Here are just a few statistics to back up her claim:
With millions needing care, who is caring for the caregivers?
Think Of Yourself, Too
Various studies report that 24 percent to 60 percent of caregivers show signs of nonclinical depression. Not surprisingly, the caregivers who report feeling most stressed are adult children who must tend to parents, children, jobs and housekeeping at the same time.
Of course, caregivers must take care of themselves before they can really care for their loved ones. This is especially difficult for those who must dress, bathe and toilet another.
Indications Of A Problem
If you are having a hard time being a caregiver, the first step is to assess your current situation. If you answer yes to any of the following questions, you may want to try to alleviate some of the stress in your life:
Do you have difficulty falling asleep or staying asleep? Are you missing your own doctor appointments and letting physical exams and mammograms (if you are a woman) slide until you have more time? Do you feel hurried? Do you find it difficult to concentrate? Are you easily irritated? Do you feel fatigued and lack the energy to do new things? Have you lost interest in activities you used to enjoy? Do you find you can't enjoy yourself, even during time away from caregiving duties, because you are thinking about the things you'll have to do when you return? Do you have lingering colds? Are your communications with siblings or other loved ones unpleasant? Do you have feelings of unexplained sadness? Do you believe things will never get better?
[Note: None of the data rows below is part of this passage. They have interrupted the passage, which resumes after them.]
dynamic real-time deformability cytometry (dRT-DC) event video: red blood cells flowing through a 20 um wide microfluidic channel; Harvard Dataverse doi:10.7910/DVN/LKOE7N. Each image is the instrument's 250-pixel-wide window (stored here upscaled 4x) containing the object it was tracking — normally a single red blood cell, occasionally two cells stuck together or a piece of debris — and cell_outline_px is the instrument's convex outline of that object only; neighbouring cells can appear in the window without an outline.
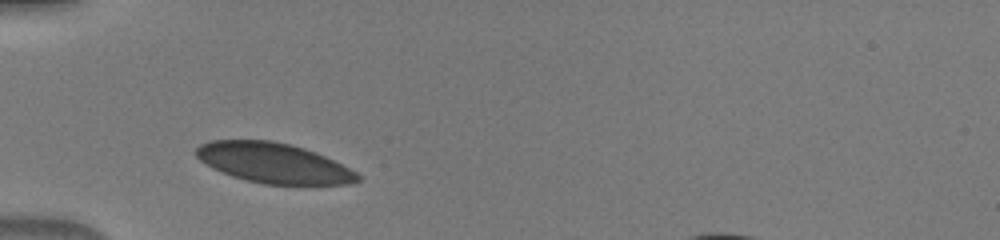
{"species": "human", "species_latin": "Homo sapiens", "temperature_condition": "warm", "stored_images_in_passage": 3, "camera_frame_rate_fps": 3000, "um_per_image_px": 0.085, "donor": {"sex": "male"}, "frame": {"image": 1, "passage_image": 2, "time_ms": 0.333, "image_size_px": [1000, 240], "cell_outline_px": [[360, 180], [348, 184], [264, 184], [248, 180], [212, 168], [200, 160], [196, 156], [196, 148], [200, 144], [212, 140], [272, 140], [304, 148], [324, 156], [356, 172], [360, 176]], "centroid_in_image_um": [23.24, 13.84], "position_along_channel_um": 61.8, "area_um2": 37.11}}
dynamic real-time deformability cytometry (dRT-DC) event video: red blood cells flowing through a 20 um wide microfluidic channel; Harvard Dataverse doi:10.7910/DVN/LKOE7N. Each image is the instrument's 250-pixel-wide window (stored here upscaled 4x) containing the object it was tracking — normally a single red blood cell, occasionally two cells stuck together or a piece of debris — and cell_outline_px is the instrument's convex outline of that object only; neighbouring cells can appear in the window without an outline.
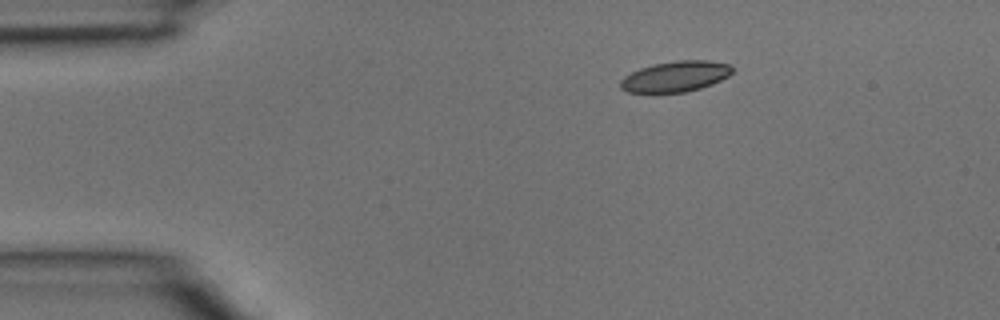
{"species": "common noctule bat (a hibernating species)", "species_latin": "Nyctalus noctula", "temperature_condition": "room temperature", "stored_images_in_passage": 2, "camera_frame_rate_fps": 3000, "um_per_image_px": 0.085, "animal": {"sex": "male", "body_mass_g": 15.6}, "frame": {"image": 1, "passage_image": 1, "time_ms": 0.0, "image_size_px": [1000, 320], "cell_outline_px": [[732, 72], [728, 76], [712, 84], [700, 88], [684, 92], [628, 92], [620, 88], [620, 80], [624, 76], [640, 68], [652, 64], [676, 60], [708, 60], [732, 64]], "centroid_in_image_um": [57.42, 6.48], "position_along_channel_um": 27.6, "area_um2": 20.0}}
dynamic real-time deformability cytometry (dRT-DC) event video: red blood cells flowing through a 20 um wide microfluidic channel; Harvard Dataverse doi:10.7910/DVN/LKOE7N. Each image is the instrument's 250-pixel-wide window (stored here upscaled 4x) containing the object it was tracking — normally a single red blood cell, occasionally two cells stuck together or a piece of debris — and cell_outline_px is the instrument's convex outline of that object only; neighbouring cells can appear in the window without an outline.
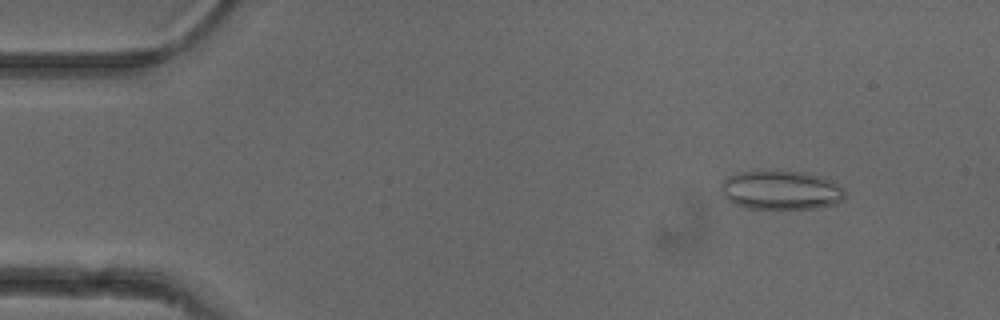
{"species": "common noctule bat (a hibernating species)", "species_latin": "Nyctalus noctula", "temperature_condition": "cold", "stored_images_in_passage": 52, "camera_frame_rate_fps": 3000, "um_per_image_px": 0.085, "animal": {"sex": "female"}, "frame": {"image": 1, "passage_image": 6, "time_ms": 1.667, "image_size_px": [1000, 320], "cell_outline_px": [[844, 200], [836, 204], [816, 208], [752, 208], [736, 204], [728, 200], [724, 196], [720, 188], [720, 184], [728, 176], [736, 172], [772, 168], [804, 172], [824, 176], [844, 188]], "centroid_in_image_um": [66.38, 16.11], "position_along_channel_um": 18.6, "area_um2": 28.96}}
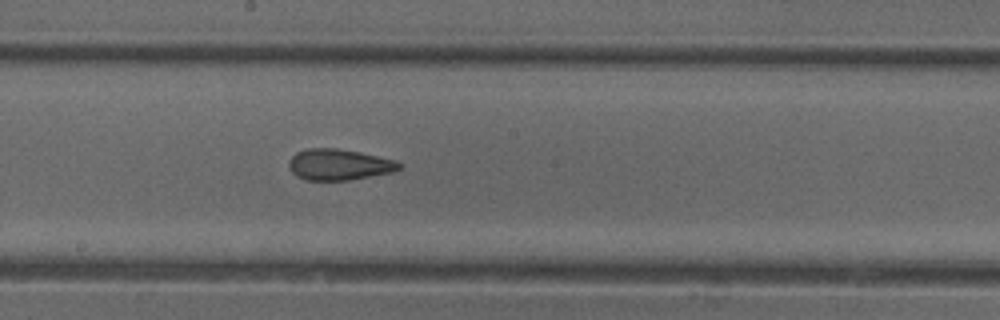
{"frame": {"image": 2, "passage_image": 28, "time_ms": 9.0, "image_size_px": [1000, 320], "cell_outline_px": [[400, 168], [392, 172], [348, 180], [304, 180], [296, 176], [288, 168], [288, 160], [296, 152], [308, 148], [336, 148], [360, 152], [396, 160], [400, 164]], "centroid_in_image_um": [28.76, 13.98], "position_along_channel_um": 219.4, "area_um2": 20.0}}
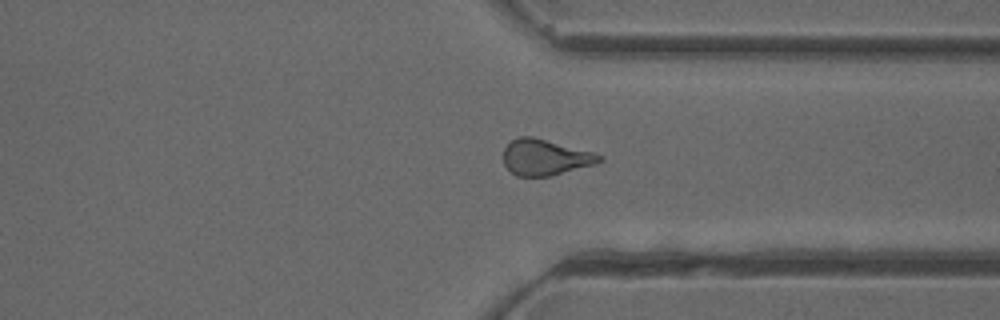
{"frame": {"image": 3, "passage_image": 39, "time_ms": 12.667, "image_size_px": [1000, 320], "cell_outline_px": [[604, 160], [596, 164], [552, 176], [516, 176], [504, 164], [504, 148], [512, 140], [520, 136], [532, 136], [596, 152], [604, 156]], "centroid_in_image_um": [46.41, 13.37], "position_along_channel_um": 365.0, "area_um2": 20.35}, "authors_computed_cell_mechanics": {"area_um2": 20.808, "velocity_mm_per_s": 3.9892, "shape_relaxation_time_tau1_ms": null, "shape_relaxation_time_tau2_ms": 2.0077, "deformation_change_tau1": null, "deformation_change_tau2": 0.0865}}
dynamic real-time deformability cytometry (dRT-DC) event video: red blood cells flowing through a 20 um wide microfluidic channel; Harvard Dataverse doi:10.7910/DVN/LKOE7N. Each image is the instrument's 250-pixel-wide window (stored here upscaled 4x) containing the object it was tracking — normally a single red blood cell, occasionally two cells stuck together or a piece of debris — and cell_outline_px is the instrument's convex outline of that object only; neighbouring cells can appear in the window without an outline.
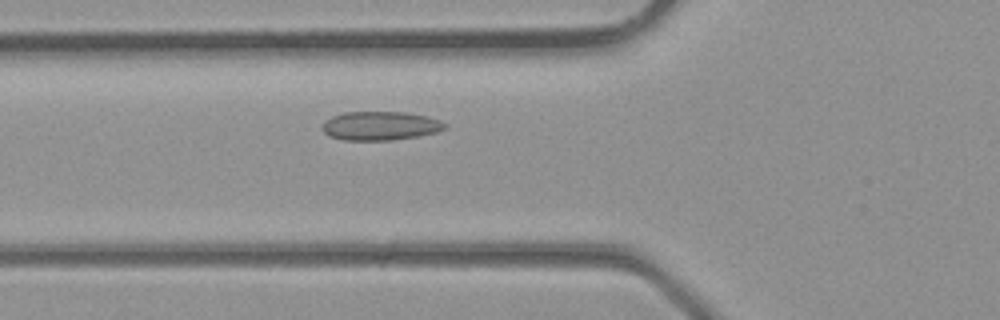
{"species": "common noctule bat (a hibernating species)", "species_latin": "Nyctalus noctula", "temperature_condition": "room temperature", "stored_images_in_passage": 2, "camera_frame_rate_fps": 3000, "um_per_image_px": 0.085, "animal": {"sex": "male", "body_mass_g": 23.1, "forearm_length_mm": 52.7}, "frame": {"image": 1, "passage_image": 2, "time_ms": 0.333, "image_size_px": [1000, 320], "cell_outline_px": [[448, 128], [436, 132], [416, 136], [392, 140], [344, 140], [328, 136], [324, 132], [324, 124], [332, 116], [344, 112], [404, 112], [428, 116], [440, 120], [448, 124]], "centroid_in_image_um": [32.38, 10.69], "position_along_channel_um": 93.4, "area_um2": 20.52}}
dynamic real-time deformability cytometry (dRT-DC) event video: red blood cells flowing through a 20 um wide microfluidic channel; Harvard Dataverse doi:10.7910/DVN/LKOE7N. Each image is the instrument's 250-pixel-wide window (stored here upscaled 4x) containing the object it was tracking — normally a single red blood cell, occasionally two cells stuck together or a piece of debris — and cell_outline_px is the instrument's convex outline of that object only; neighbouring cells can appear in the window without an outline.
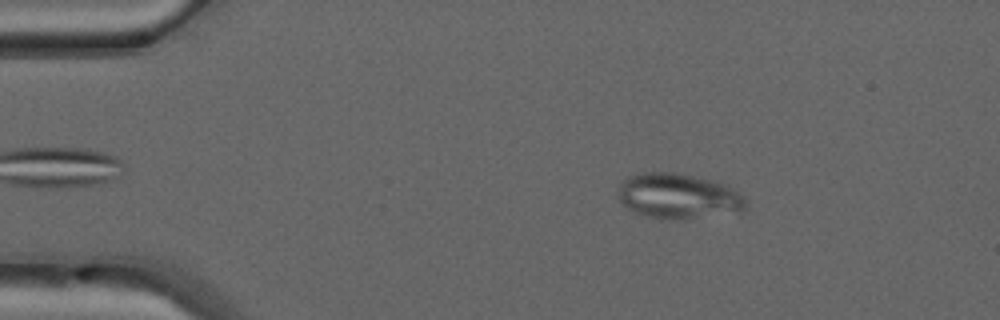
{"species": "common noctule bat (a hibernating species)", "species_latin": "Nyctalus noctula", "temperature_condition": "warm", "stored_images_in_passage": 49, "camera_frame_rate_fps": 3000, "um_per_image_px": 0.085, "animal": {"sex": "male", "forearm_length_mm": 52.5}, "frame": {"image": 1, "passage_image": 8, "time_ms": 2.333, "image_size_px": [1000, 320], "cell_outline_px": [[748, 200], [744, 212], [684, 220], [660, 220], [632, 212], [620, 200], [620, 184], [628, 176], [644, 172], [676, 172], [712, 180], [728, 184], [744, 196]], "centroid_in_image_um": [57.74, 16.7], "position_along_channel_um": 27.3, "area_um2": 34.51}}
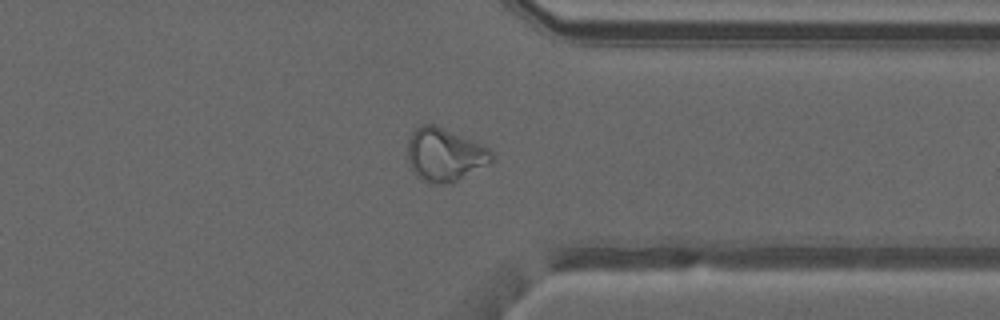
{"frame": {"image": 2, "passage_image": 38, "time_ms": 12.333, "image_size_px": [1000, 320], "cell_outline_px": [[496, 160], [456, 180], [436, 184], [432, 184], [420, 180], [416, 176], [408, 160], [408, 140], [412, 132], [420, 124], [432, 124], [472, 140], [488, 148], [492, 152]], "centroid_in_image_um": [37.78, 13.15], "position_along_channel_um": 373.6, "area_um2": 25.66}}
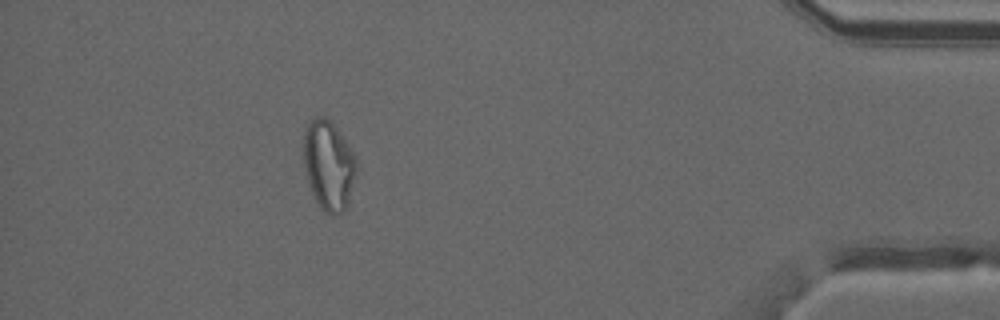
{"frame": {"image": 3, "passage_image": 44, "time_ms": 14.333, "image_size_px": [1000, 320], "cell_outline_px": [[356, 172], [348, 204], [344, 212], [332, 216], [324, 212], [320, 208], [312, 192], [308, 180], [304, 164], [304, 132], [308, 124], [316, 116], [324, 116], [336, 128], [352, 152], [356, 160]], "centroid_in_image_um": [27.93, 14.09], "position_along_channel_um": 407.3, "area_um2": 27.17}}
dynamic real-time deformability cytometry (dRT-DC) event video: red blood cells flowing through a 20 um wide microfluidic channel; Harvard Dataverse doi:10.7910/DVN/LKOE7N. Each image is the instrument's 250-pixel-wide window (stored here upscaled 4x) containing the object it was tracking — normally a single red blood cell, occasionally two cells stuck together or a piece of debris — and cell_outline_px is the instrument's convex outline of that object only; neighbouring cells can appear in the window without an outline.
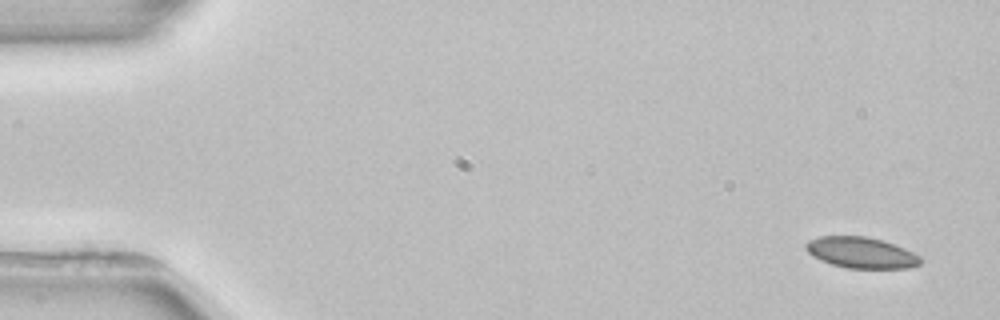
{"species": "common noctule bat (a hibernating species)", "species_latin": "Nyctalus noctula", "temperature_condition": "room temperature", "stored_images_in_passage": 3, "camera_frame_rate_fps": 3000, "um_per_image_px": 0.085, "animal": {"sex": "female", "body_mass_g": 22.7, "forearm_length_mm": 54.2}, "frame": {"image": 1, "passage_image": 1, "time_ms": 0.0, "image_size_px": [1000, 320], "cell_outline_px": [[920, 264], [908, 268], [848, 268], [832, 264], [820, 260], [812, 256], [804, 248], [804, 244], [808, 240], [820, 236], [864, 236], [880, 240], [904, 248], [920, 256]], "centroid_in_image_um": [73.15, 21.47], "position_along_channel_um": 11.9, "area_um2": 20.58}}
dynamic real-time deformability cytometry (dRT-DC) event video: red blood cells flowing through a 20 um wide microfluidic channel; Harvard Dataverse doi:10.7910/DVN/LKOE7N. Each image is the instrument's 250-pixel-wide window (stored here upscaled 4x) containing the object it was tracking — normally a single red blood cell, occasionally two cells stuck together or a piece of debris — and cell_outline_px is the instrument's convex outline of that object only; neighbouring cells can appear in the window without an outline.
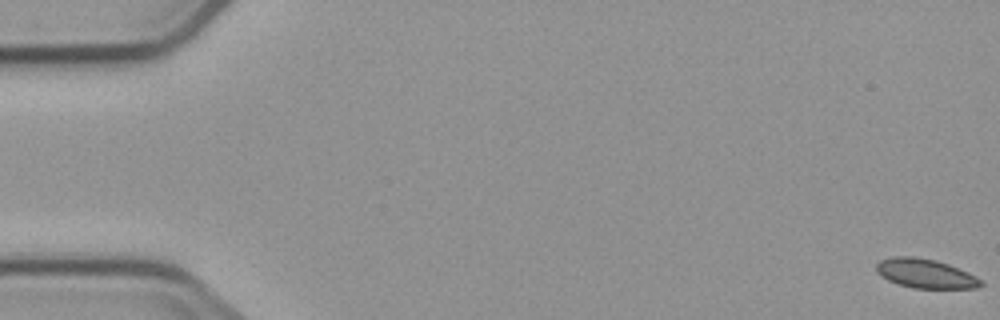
{"species": "common noctule bat (a hibernating species)", "species_latin": "Nyctalus noctula", "temperature_condition": "cold", "stored_images_in_passage": 7, "camera_frame_rate_fps": 3000, "um_per_image_px": 0.085, "animal": {"sex": "male", "body_mass_g": 23.1, "forearm_length_mm": 52.7}, "frame": {"image": 1, "passage_image": 1, "time_ms": 0.0, "image_size_px": [1000, 320], "cell_outline_px": [[984, 284], [976, 288], [912, 288], [888, 280], [880, 276], [876, 272], [876, 264], [880, 260], [896, 256], [912, 256], [936, 260], [948, 264], [968, 272], [976, 276]], "centroid_in_image_um": [78.64, 23.25], "position_along_channel_um": 6.4, "area_um2": 17.74}}
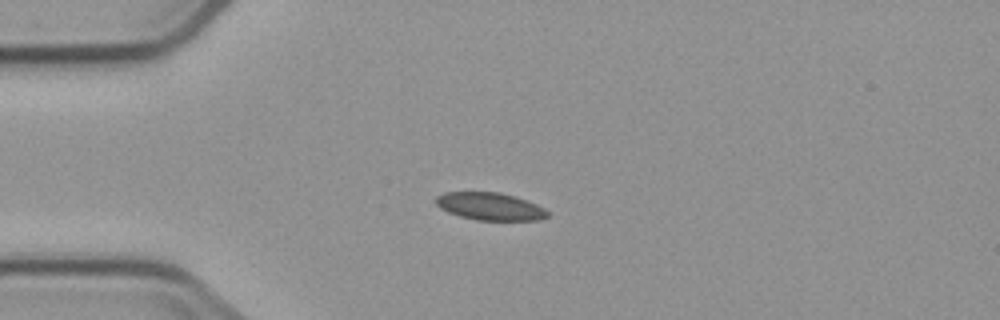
{"frame": {"image": 2, "passage_image": 5, "time_ms": 4.667, "image_size_px": [1000, 320], "cell_outline_px": [[548, 216], [540, 220], [476, 220], [460, 216], [448, 212], [440, 208], [436, 204], [436, 196], [444, 192], [496, 192], [512, 196], [536, 204], [544, 208], [548, 212]], "centroid_in_image_um": [41.62, 17.55], "position_along_channel_um": 43.4, "area_um2": 17.74}}
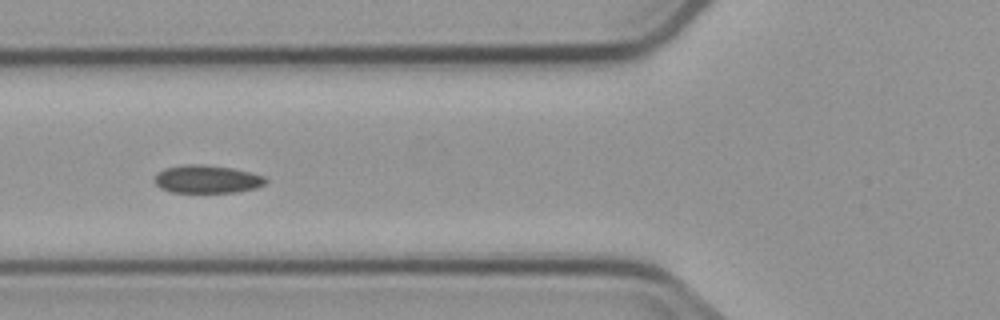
{"frame": {"image": 3, "passage_image": 7, "time_ms": 7.0, "image_size_px": [1000, 320], "cell_outline_px": [[268, 180], [264, 184], [256, 188], [236, 192], [172, 192], [160, 188], [152, 180], [156, 172], [164, 168], [180, 164], [200, 164], [232, 168], [264, 176]], "centroid_in_image_um": [17.53, 15.22], "position_along_channel_um": 108.3, "area_um2": 18.26}}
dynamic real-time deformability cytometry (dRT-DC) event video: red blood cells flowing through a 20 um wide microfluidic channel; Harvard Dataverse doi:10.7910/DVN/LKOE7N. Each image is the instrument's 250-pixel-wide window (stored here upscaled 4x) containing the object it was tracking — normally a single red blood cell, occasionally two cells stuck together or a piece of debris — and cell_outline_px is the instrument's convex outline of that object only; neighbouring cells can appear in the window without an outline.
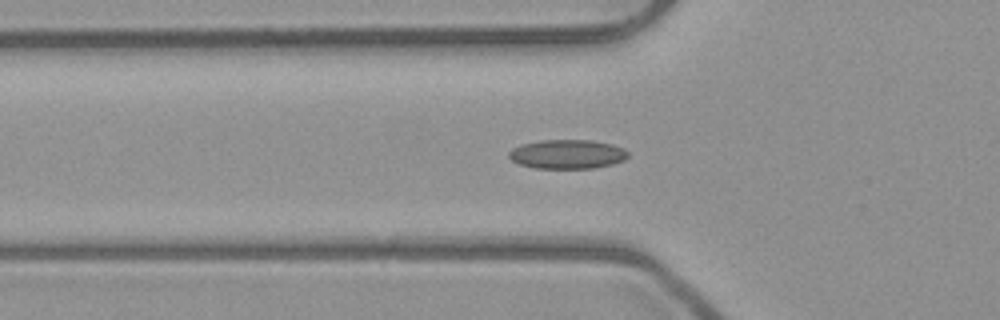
{"species": "common noctule bat (a hibernating species)", "species_latin": "Nyctalus noctula", "temperature_condition": "room temperature", "stored_images_in_passage": 38, "camera_frame_rate_fps": 3000, "um_per_image_px": 0.085, "animal": {"sex": "male", "body_mass_g": 23.1, "forearm_length_mm": 52.7}, "frame": {"image": 1, "passage_image": 3, "time_ms": 0.667, "image_size_px": [1000, 320], "cell_outline_px": [[628, 156], [624, 160], [612, 164], [596, 168], [536, 168], [520, 164], [512, 160], [508, 156], [508, 152], [512, 148], [520, 144], [540, 140], [592, 140], [612, 144], [624, 148], [628, 152]], "centroid_in_image_um": [48.22, 13.1], "position_along_channel_um": 77.6, "area_um2": 20.35}}
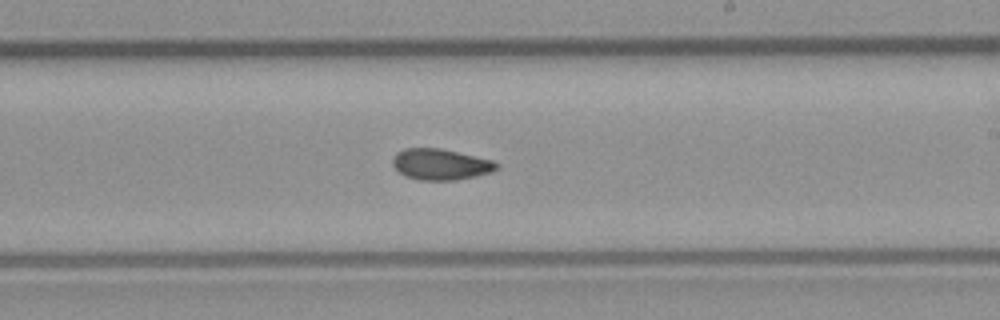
{"frame": {"image": 2, "passage_image": 16, "time_ms": 5.0, "image_size_px": [1000, 320], "cell_outline_px": [[500, 168], [492, 172], [476, 176], [456, 180], [420, 180], [404, 176], [392, 164], [392, 160], [396, 152], [404, 148], [440, 148], [492, 160], [500, 164]], "centroid_in_image_um": [37.46, 13.97], "position_along_channel_um": 251.5, "area_um2": 18.9}}
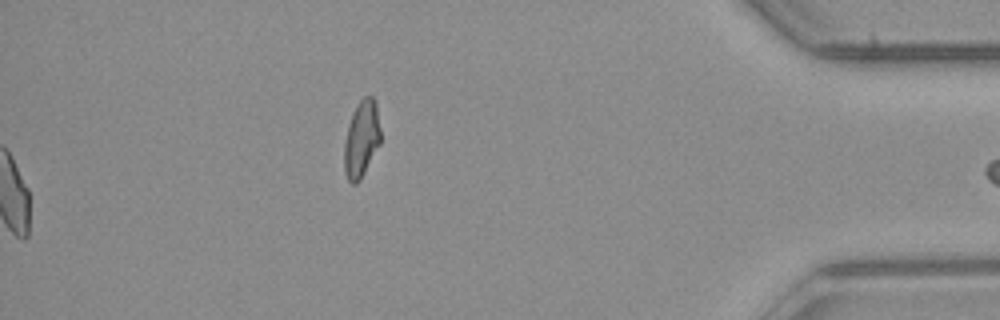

The stock prescription for the caregiver is to take some time off, but that's easier said than done, according to Richard Schulz, a psychiatry professor at the University of Pittsburgh who has written extensively about caregiving. He says that using respite care services relieves some pressure, but short-term care introduces new tasks that make the caregiver's life even more challenging — getting the patient dressed and fed, and convincing him or her to trust a stranger.
Possible Solutions
Even if you have no respite care and no relief in sight, there are many things you can do to improve your caregiving and your life. Here are tips from Ronda C. Talley, director of the Rosalynn Carter Institute, and from the National Family Caregivers Association:
If friends or family offer to help, suggest specific things they can do. A friend might be willing to watch over your loved one for an hour once a week. A family member could cover the insurance filing or help with house repairs. Encourage the patient to do everything he or she can do independently (for example, bathe, brush teeth). The patient will feel accomplished, and the work will be done Spend some time bonding with the person you are caring for. Look at old photo albums. Invite old friends in. Watch a comedy that the person loved when he or she was well. Laughter helps. Encourage the person you are caring for to join a support group. Patients often feel better when they meet others who have experienced similar losses. Eat healthy foods. Ask a friend or family member to contribute ready-to-eat veggies and packaged salads regularly so you always have something healthy on hand when you become hungry. Have a family meeting out of earshot of the patient. Request specific and regular help from family members. Make a schedule. Ask each relative to invite the patient for dinner and a video one night a week. Make exercise a part of your routine. Research shows that in some cases, physical activity alone can relieve the symptoms of depression and anxiety. If your feelings of hopelessness persist, ask a doctor to recommend professional help. Caring for a loved one gives us the opportunity to return love to the ones who have loved us all of our lives. Farm out as many responsibilities as possible so you can be free to really care for your loved one.
Ultimately the decisions your medical professional can help with include:
Are the patient and the caregiver each doing as well as possible? If not, what services, equipment, medication and environment changes would help? What should the ramp-up pace and order be for the above services? Is there a time and place for separation of caregiver and patient to allow better health and care for both?